■ TO DO
Go through the records and extract every line with the word "React".
::: WORKING DATA
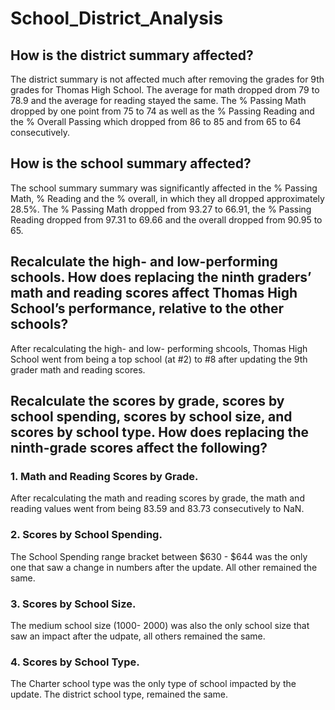 # School_District_Analysis

## How is the district summary affected?
  The district summary is not affected much after removing the grades for 9th grades for Thomas High School. The average for math dropped drom 79 to 78.9 and the average for reading stayed the same. The % Passing Math dropped by one point from 75 to 74 as well as the % Passing Reading and the % Overall Passing which dropped from 86 to 85 and from 65 to 64 consecutively. 

## How is the school summary affected?
  The school summary summary was significantly affected in the % Passing Math, % Reading and the % overall, in which they all dropped approximately 28.5%. 
  The % Passing Math dropped from 93.27 to 66.91, the % Passing Reading dropped from 97.31 to 69.66 and the overall dropped from 90.95 to 65. 

## Recalculate the high- and low-performing schools. How does replacing the ninth graders’ math and reading scores affect Thomas High School’s performance, relative to the other schools?
  After recalculating the high- and low- performing shcools, Thomas High School went from being a top school (at #2) to #8 after updating the 9th grader math and reading scores. 
  
## Recalculate the scores by grade, scores by school spending, scores by school size, and scores by school type. How does replacing the ninth-grade scores affect the following?

  ### 1. Math and Reading Scores by Grade.
  After recalculating the math and reading scores by grade, the math and reading values went from being 83.59 and 83.73 consecutively to NaN.
  
  ### 2. Scores by School Spending.
  The School Spending range bracket between $630 - $644 was the only one that saw a change in numbers after the update. All other remained the same.
  
  ### 3. Scores by School Size.
  The medium school size (1000- 2000) was also the only school size that saw an impact after the udpate, all others remained the same.
  
  ### 4. Scores by School Type.
  The Charter school type was the only type of school impacted by the update. The district school type, remained the same.
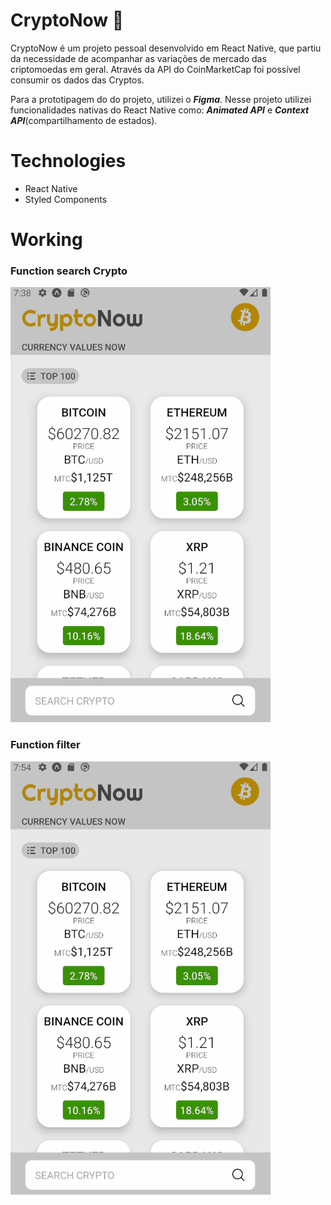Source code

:# CryptoNow :construction:

CryptoNow é um projeto pessoal desenvolvido em React Native, que partiu da necessidade de acompanhar as variações de mercado das criptomoedas em geral. Através da API do
CoinMarketCap foi possível consumir os dados das Cryptos.

Para a prototipagem do do projeto, utilizei o ***Figma***. Nesse projeto utilizei funcionalidades nativas do React Native como: ***Animated API*** e ***Context API***(compartilhamento de estados).

# Technologies
- React Native
- Styled Components

# Working
### Function search Crypto
![search](./assets/demo/videoSearch.gif)
### Function filter
![filter](/assets/demo/videoFilter.gif)


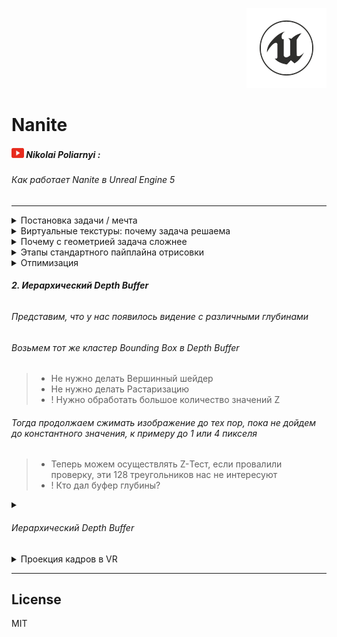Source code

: <p align="right">
	<img src="resources/pictures/UnrealEngine-128x128.png" alt="Unreal Engine">
</p>

# Nanite

##### ![Youtube](resources/pictures/Youtube-20x16.png) Nikolai Poliarnyi :
###### *Как работает Nanite в Unreal Engine 5*
- - -

<details>

<summary>Постановка задачи / мечта</summary>

|  | Кино | Игры|
|:------|:------:|:------:|
| Отрисовка | Offline | Realtime ${1\over 60}$ |
| Скорость обработки | Высокое качество | Бюджет качества |
| Подготовка ассетов | **Оригинал** | **Упрощаем assets** |

> Боль игр: Упрощение assets
>> * Время людей
>> * Специфика задачи
>> * Деньги

> Боль кино: Отрисовка
>> * Не хочется долго ждать результата

##### Хотим отдать задачу «упрощение assets» движку Unreal Engine, чтобы удовлетворить все запросы

[//]: # (--- Конец вкладки: Постановка задачи ---)

<br />

</details>

<details>
<summary>Виртуальные текстуры: почему задача решаема</summary>

#### Id Tech
###### Компания, разработавшая популярные игры, засчет технологического прорыва:
> Doom, Quake, <ins>Rage</ins>

###### Они и придумали виртуальные текстуры (ранее назывались Mega Texture, прижилось Virtual Texture)

<br />

<details>
<summary>Mip Map: </summary>

<br />

<details>
<summary>

###### Наглядный пример Mip Map

</summary>

![MipMap](https://github.com/furokl/Nanite/blob/main/resources/pictures/MipMap-660x440.png)

[//]: # (--- Конец вкладки: Наглядный пример Mip Map ---)

</details>

###### Есть тяжелая по тем меркам текстура ландшафта 16к х 16к
> * ! Не влезает в память видеокарты (VRAM)
> * ! Нужно перерисовывать большой обьем информации

<details>
<summary>

###### Highmap resolution №1

</summary>

![HighResolutionN1](https://github.com/furokl/Nanite/blob/main/resources/pictures/HighResolutionN1-581x430.png)

[//]: # (--- Конец вкладки: Highmap resolution №1 ---)

</details>

<br />

###### * Если объект находится далеко, он может быть не виден персонажу или являться одним пикселем
###### Напрашивается разделить ландшафт на окрестности
> * Рядом с персонажем оригинальное качество
> * По удалению от него уменьшать разрешение
###### *<ins>Mip Map</ins> - Версия текстуры у которой есть разные уровни детализации* 

<details>
<summary>

###### Highmap resolution №2

</summary>

![HighResolutionN2](https://github.com/furokl/Nanite/blob/main/resources/pictures/HighResolutionN2-579x396.png)

[//]: # (--- Конец вкладки: Highmap resolution №2 ---)

</details>

<br />

###### Это все еще не решает проблему с объемом видеопамяти (VRAM)
> ! Теперь необходимо иметь несколько сжатых версий одной и той же текстуры

<details>
<summary>

###### Highmap resolution №3

</summary>

![HighResolutionN3](https://github.com/furokl/Nanite/blob/main/resources/pictures/HighResolutionN3-681x544.png)

[//]: # (--- Конец вкладки: Highmap resolution №3 ---)

</details>

<br />

###### Тогда мы будем хранить в видеопамяти только разбитые окрестности.
> * В конечном итоге должно выйти, что объем видеопамяти равен кол-ву пикселей монитора
> * Перестаем зависить от разрешения текстуры
###### НО
> * ! Мы предполагаем, что можем автоматически определить какие части текстуры нужны
> * ! Мы предполагаем, что кто-то сам положит в видеопамять эти окрестности

<details>
<summary>

###### Highmap resolution №4

</summary>

![HighResolutionN4](https://github.com/furokl/Nanite/blob/main/resources/pictures/HighResolutionN4-666x516.png)

[//]: # (--- Конец вкладки: Highmap resolution №4 ---)

</details>

[//]: # (--- Конец вкладки: Mip Map ---)

</details>

<details>
<summary>Рендер</summary>

###### 1. Первый проход (GPU)
###### Мы смотрим на объект и проецируем его на экран
###### Чтобы скомпенсировать: чем дальше объект от игрока, тем меньше у этого объекта уровень детальности, чтобы пиксель стал сопоставим с пикселем на экране
> * Знаем размер проекции
> * Знаем уровень Mip Map

<details>
<summary>

###### Render №1

</summary>

![RenderN1](https://github.com/furokl/Nanite/blob/main/resources/pictures/RenderN1-590x337.png)

[//]: # (--- Конец вкладки: Render №1 ---)

</details>

###### 2. Второй проход (CPU)
###### Процессор смотрит на картину: там перечислено, что нужно для построения кадра
> В Кэше хранится информация о окрестностях, что уже лежат в видеопамяти
>> Если её нет, инициализируем эту информацию.

<details>
<summary>

###### Render №2

</summary>

![RenderN2](https://github.com/furokl/Nanite/blob/main/resources/pictures/RenderN2-741x375.png)

[//]: # (--- Конец вкладки: Render №2 ---)

</details>

###### 3. Третий проход
###### Мы гарантировали, что вся информация на картинке прогружена
###### Рисуем виртуальную текстуру на тех уровнях разрешения, на которых нужно с учетом расстояния до персонажа
> Помним, VRAM пропорционально числу пикселей на экране
###### НО
> Гарантирует ли это Readltime? ${1\over 60}$
>> * Все быстро работает за исключением ожидания подгрузки данных в VRAM (пункт 2)
>> * Повезло, если текстура влезла в оперативную память, PCI-E шина может и справится; но <ins>придется ограничивать свободу художника</ins>

<details>
<summary>

###### Render №3

</summary>

![RenderN3](https://github.com/furokl/Nanite/blob/main/resources/pictures/RenderN3-464x345.png)

[//]: # (--- Конец вкладки: Render №3 ---)

</details>

###### Что делать?
###### Пусть инициализация подгрузки будет происходить асихронно
###### В свою очередь, прорисовка начнется сразу с тем, что есть
> * Будем всегда держать в VRAM низкодетализированную версию
>> * Если информация о окрестностях есть, заменяем низкодетализированную версию
###### *<ins>Streaming</ins> - Процесс запроса + асихронной подргузки*

[//]: # (--- Конец вкладки: Рендер ---)

</details>

<br />

[//]: # (--- Конец вкладки: Виртуальные текстуры: почему задача решаема ---)

</details>

<details>
<summary>Почему с геометрией задача сложнее</summary>

###### Есть чуйка, что мы можем применить Streaming в том числе к геометрии
###### Однако, стоит отметить, что задача связанная с геометрией не тривиально адаптируется:
> * 2D картинка фильтруема
> * Работаем с регулярной структурой нашей картинки
>> При упрощении 4 пикселя в 1, мы можем просто усреднить их цвет
###### С геометрией мы работаем с большим множеством треугольников
> * Даже если треугольники находятся рядом, мы не можем их упрощать или усреднять

[//]: # (--- Конец вкладки: Почему с геометрией задача сложнее ---)

</details>

<details>

<summary>Этапы стандартного пайплайна отрисовки</summary>

###### Рассмотрим случай стандартного OpenGL пайплайна
###### (Камера игрока смотрит на вход в пещеру)
###### Видеокарта, с наивной точки зрения, пытается проицировать ВСЮ пещеру на экран, но мы видим лишь ближайшую поверхность

<br />

###### **1. Vertex shader**

<details>
<summary>

###### Pipeline №1

</summary>

![PipelineN1](https://github.com/furokl/Nanite/blob/main/resources/pictures/PipelineN1-464x250.png)

[//]: # (--- Конец вкладки: Pipeline №1 ---)

</details>

###### Ближайшую поверхность мы видим из-за Frame buffer / Depth buffer, это еще один виртуальный экран:
> * Вместо цвета храним глубину (float), он же *<ins>Z / depth<</ins>*
> * Побеждает цвет с самой меньшей глубиной
###### Также изображение, находящееся за пределами угла обзора, не будет расчитываться
###### *<ins>Frustum culling</ins> - отсечение геометрии вне видимости игрока*

<br />

<details>
<summary>

###### Pipeline №2

</summary>

![PipelineN2](https://github.com/furokl/Nanite/blob/main/resources/pictures/PipelineN2-218x90.png)

[//]: # (--- Конец вкладки: Pipeline №2 ---)

</details>

###### **2. Rasterization**

###### *<ins>Растаризация</ins> - преобразует каждый треугольник в фрагменты (набор пикселей)*
###### У нас есть информация о трех вершинах и нам интересны пиксели находящиеся в треугольнике

<br />

###### **3. Fragment Shader**

###### *<ins>Фрагмент шейдер</ins> - обрабатывает отдельные фрагменты, строя корректное изображение*
###### Шейдер расчитывает такие параметры как:
> * Z
> * UV
> * Color
> * Lighting
>> И на выходе получаем RGB, если победили по <ins>Z-тесту</ins>

[//]: # (--- Конец вкладки: Этапы стандартного пайплайна отрисовки ---)

</details>

<details>

<summary>Отпимизация</summary>

###### ! Асимптотика Vertex shader вышла O(N), где N - число треугольников, что не может нас устраивать

###### **1. Кластеризация**

###### Объединим треугольники по 128, каждую такую область возьмем в Bounding Box
> * Если Box не подходит - делаем frusting culling для всех треугольников
> * Если Box частично / полностью заходит - рассматриваем треугольники более подробно

<details>
<summary>

###### Кластеризация

</summary>

![Clustering](https://github.com/furokl/Nanite/blob/main/resources/pictures/Clustering-336x393.png)

[//]: # (--- Конец вкладки: Кластеризация ---)

</details>

[//]: # (--- Конец вкладки: Отпимизация ---)

</details>

###### **2. Иерархический Depth Buffer**
###### Представим, что у нас появилось видение с различными глубинами
###### Возьмем тот же кластер Bounding Box в Depth Buffer
> * Не нужно делать Вершинный шейдер
> * Не нужно делать Растаризацию
> * ! Нужно обработать большое количество значений Z
###### Тогда продолжаем сжимать изображение до тех пор, пока не дойдем до константного значения, к примеру до 1 или 4 пикселя
> * Теперь можем осуществлять Z-Тест, если провалили проверку, эти 128 треугольников нас не интересуют
> * ! Кто дал буфер глубины?

<details>
<summary>

###### Иерархический Depth Buffer

</summary>

![HierarhicalBuffer](https://github.com/furokl/Nanite/blob/main/resources/pictures/HierarhicalBuffer-112x30.png)

[//]: # (--- Конец вкладки: Иерархический Depth Buffer ---)

</details>

<details>

<summary>Проекция кадров в VR</summary>

[//]: # (--- Конец вкладки: Проекция кадров в VR ---)

</details>

- - -

## License

MIT

[//]: # (Created on 23/12/2023)
[//]: # (By furokl)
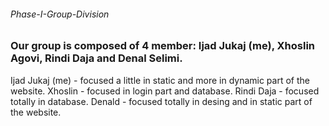 ###### Phase-I-Group-Division
### Our group is  composed of 4 member: Ijad Jukaj (me), Xhoslin Agovi, Rindi Daja and Denal Selimi. 
 Ijad Jukaj (me) - focused a little in static and more in dynamic part of the website. 
 Xhoslin - focused in login part and  database.
 Rindi Daja - focused totally in database.
 Denald - focused totally in desing and in static part of the website.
::::::
■ ANSWER BOX
CryptoNow é um projeto pessoal desenvolvido em React Native, que partiu da necessidade de acompanhar as variações de mercado das criptomoedas em geral. Através da API do
Para a prototipagem do do projeto, utilizei o ***Figma***. Nesse projeto utilizei funcionalidades nativas do React Native como: ***Animated API*** e ***Context API***(compartilhamento de estados).
- React Native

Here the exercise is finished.